Евреинова это не смущало. Он всю жизнь объяснялся в любви к театру, как никто до него, но всех больше любил самого себя. Новаторство Евреинова было в прелести безответственности.
Время конечно же сделало каждого из этих режиссеров мучеником, но оно же все расставило по местам.
И вот вышла «Саломея». Работа над ней сопровождалась скандалом и потому вызвала необыкновенный ажиотаж. Разрешенную цензурой пьесу запретил Священный синод — ему казалась кощунственной демонстрация на сцене отношения падчерицы царя Ирода Саломеи к пророку Иоканаану.
Комиссаржевская отчаянно сопротивлялась запрету, подстрекаемая Федором Федоровичем, она вложила в постановку все сбережения, но «Саломею» спасти не удалось. Единственное, что разрешили, — это публичную генеральную.
«Саломея» создавала иллюзию новаторства своей хаотичностью и бессмысленностью. Она была пародией на гениальность. Оформлял ее новый друг Веры Федоровны, художник Калмаков, полная противоположность Евреинову, демонический человек, чуть ли не сатанист. Ему она позволяла всё.
Получилась пародия на спектакли Мейерхольда. Возможно, неосознанно, как всегда, талант пародиста взял вверх у Евреинова над серьезностью намерений драматического режиссера.
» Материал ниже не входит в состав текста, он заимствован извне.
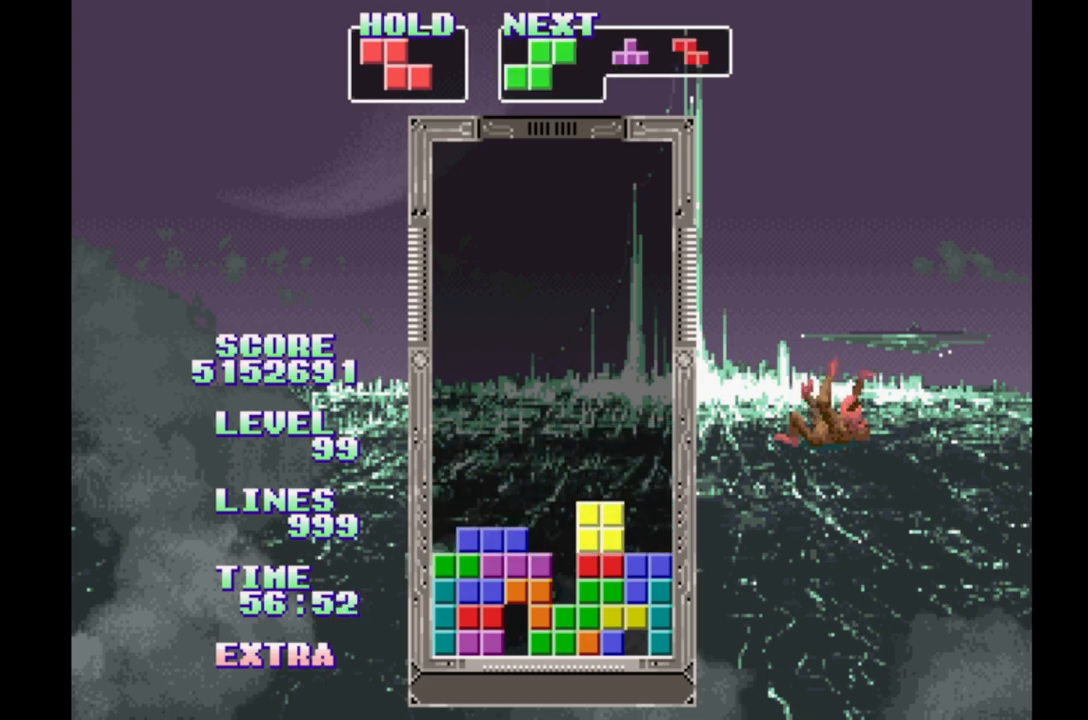
{"buttons": [], "events": [[233, "DPAD_LEFT", "down"], [317, "DPAD_LEFT", "up"], [483, "DPAD_RIGHT", "up"]]}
Единственное, что примиряло этот спектакль с Таировым, — кратковременность жизни самого спектакля. Но он и в самом деле выглядел эфемерно, напоминал прихотливый рисунок на крыльях бабочки. Не поддержанный подлинной режиссерской страстью, он становился ненадежным, по ходу спектакля осыпался.
Весь перепоясанный, перекореженный, задекорированный. Сплошные узоры — узоры костюмов, узоры мизансцен, музыкальные узоры. Пряность Востока в этой, в общем-то, балансирующей на грани запретного, пьесе выглядела вполне кафешантанно.
По разлинованному полу выхаживали разлинованные люди, пространство напоминало прихотливую и бессмысленную татуировку, которая с появлением каждого человека становилась все сложней.